*** DATA TO USE ***

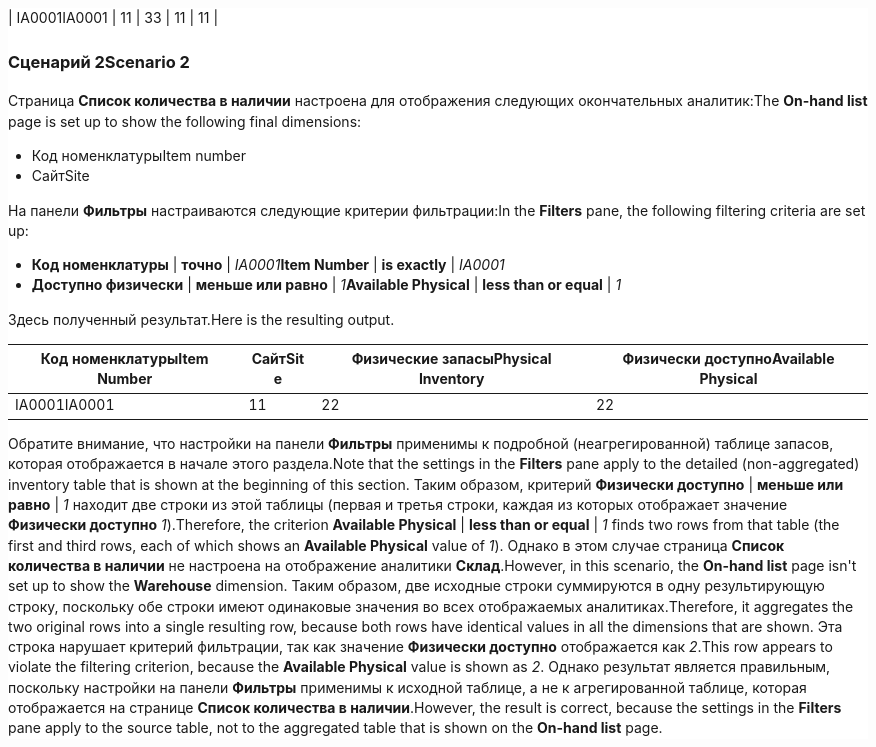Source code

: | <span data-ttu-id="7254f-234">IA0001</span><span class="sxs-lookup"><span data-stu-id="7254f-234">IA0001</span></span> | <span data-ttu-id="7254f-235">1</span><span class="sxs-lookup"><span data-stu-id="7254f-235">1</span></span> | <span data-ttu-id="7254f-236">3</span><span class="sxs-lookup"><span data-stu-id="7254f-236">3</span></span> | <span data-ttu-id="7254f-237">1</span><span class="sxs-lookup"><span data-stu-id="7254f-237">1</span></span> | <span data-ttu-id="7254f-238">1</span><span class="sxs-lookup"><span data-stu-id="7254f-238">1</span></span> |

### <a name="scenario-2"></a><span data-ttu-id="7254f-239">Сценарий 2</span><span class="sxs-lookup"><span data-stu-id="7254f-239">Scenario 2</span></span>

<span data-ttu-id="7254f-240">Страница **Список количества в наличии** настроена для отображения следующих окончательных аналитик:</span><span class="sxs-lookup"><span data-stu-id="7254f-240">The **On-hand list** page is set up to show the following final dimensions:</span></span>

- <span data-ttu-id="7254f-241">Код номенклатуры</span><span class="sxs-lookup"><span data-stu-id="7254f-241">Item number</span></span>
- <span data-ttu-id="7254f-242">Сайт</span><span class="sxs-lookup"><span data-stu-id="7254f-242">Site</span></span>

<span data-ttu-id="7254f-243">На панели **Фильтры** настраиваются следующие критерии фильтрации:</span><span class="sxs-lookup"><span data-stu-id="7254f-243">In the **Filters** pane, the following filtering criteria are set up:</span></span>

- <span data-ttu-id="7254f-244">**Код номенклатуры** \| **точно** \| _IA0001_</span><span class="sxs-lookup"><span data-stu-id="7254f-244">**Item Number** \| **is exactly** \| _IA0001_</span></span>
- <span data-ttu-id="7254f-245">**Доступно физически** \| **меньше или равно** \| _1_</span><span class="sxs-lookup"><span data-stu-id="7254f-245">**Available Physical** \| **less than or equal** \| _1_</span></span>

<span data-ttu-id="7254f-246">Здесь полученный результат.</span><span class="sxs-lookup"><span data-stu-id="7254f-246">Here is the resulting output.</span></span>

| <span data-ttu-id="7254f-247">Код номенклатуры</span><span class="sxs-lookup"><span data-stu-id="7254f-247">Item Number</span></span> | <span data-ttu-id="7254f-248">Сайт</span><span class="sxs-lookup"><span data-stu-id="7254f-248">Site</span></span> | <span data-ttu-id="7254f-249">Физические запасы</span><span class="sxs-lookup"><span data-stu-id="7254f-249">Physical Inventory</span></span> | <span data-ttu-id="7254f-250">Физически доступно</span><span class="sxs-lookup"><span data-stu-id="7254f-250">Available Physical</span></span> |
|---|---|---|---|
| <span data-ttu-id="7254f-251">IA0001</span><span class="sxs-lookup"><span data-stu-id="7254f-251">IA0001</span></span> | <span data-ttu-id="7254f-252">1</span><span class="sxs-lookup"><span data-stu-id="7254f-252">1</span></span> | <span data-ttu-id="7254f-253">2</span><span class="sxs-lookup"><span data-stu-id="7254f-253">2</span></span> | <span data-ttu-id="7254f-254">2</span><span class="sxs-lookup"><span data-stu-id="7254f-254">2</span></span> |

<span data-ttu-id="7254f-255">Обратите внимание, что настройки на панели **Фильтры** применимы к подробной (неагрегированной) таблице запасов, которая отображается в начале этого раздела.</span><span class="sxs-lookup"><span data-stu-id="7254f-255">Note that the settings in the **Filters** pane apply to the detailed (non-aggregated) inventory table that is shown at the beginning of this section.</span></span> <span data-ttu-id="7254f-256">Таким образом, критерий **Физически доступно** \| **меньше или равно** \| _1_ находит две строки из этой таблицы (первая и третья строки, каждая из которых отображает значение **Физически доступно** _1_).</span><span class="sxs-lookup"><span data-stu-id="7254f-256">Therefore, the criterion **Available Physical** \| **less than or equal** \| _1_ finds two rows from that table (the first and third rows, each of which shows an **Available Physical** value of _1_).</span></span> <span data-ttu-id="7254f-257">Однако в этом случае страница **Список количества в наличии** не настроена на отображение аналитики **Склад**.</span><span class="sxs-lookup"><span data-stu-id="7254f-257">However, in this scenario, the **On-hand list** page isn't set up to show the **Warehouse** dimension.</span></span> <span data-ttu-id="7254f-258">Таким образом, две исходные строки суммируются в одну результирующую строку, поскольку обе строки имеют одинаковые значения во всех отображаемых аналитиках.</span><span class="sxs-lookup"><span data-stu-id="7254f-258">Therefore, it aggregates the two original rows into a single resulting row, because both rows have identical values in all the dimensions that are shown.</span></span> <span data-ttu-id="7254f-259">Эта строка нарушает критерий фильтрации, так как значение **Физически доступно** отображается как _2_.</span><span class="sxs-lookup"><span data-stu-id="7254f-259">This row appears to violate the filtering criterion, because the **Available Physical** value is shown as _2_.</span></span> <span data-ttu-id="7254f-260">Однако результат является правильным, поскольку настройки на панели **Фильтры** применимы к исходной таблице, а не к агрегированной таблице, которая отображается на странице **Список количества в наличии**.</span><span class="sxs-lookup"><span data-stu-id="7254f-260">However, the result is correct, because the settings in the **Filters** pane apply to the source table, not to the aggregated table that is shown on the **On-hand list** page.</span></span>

***

### WHAT IS EXPECTED
Copy the records word for word, beginning at the line that contains "exactly** \| _IA0001_</span></span>" and stopping after the line that contains "equal** \| _1_</span></span>", with both of those lines included.

### PROBLEM SOLUTION
- <span data-ttu-id="7254f-244">**Код номенклатуры** \| **точно** \| _IA0001_</span><span class="sxs-lookup"><span data-stu-id="7254f-244">**Item Number** \| **is exactly** \| _IA0001_</span></span>
- <span data-ttu-id="7254f-245">**Доступно физически** \| **меньше или равно** \| _1_</span><span class="sxs-lookup"><span data-stu-id="7254f-245">**Available Physical** \| **less than or equal** \| _1_</span></span>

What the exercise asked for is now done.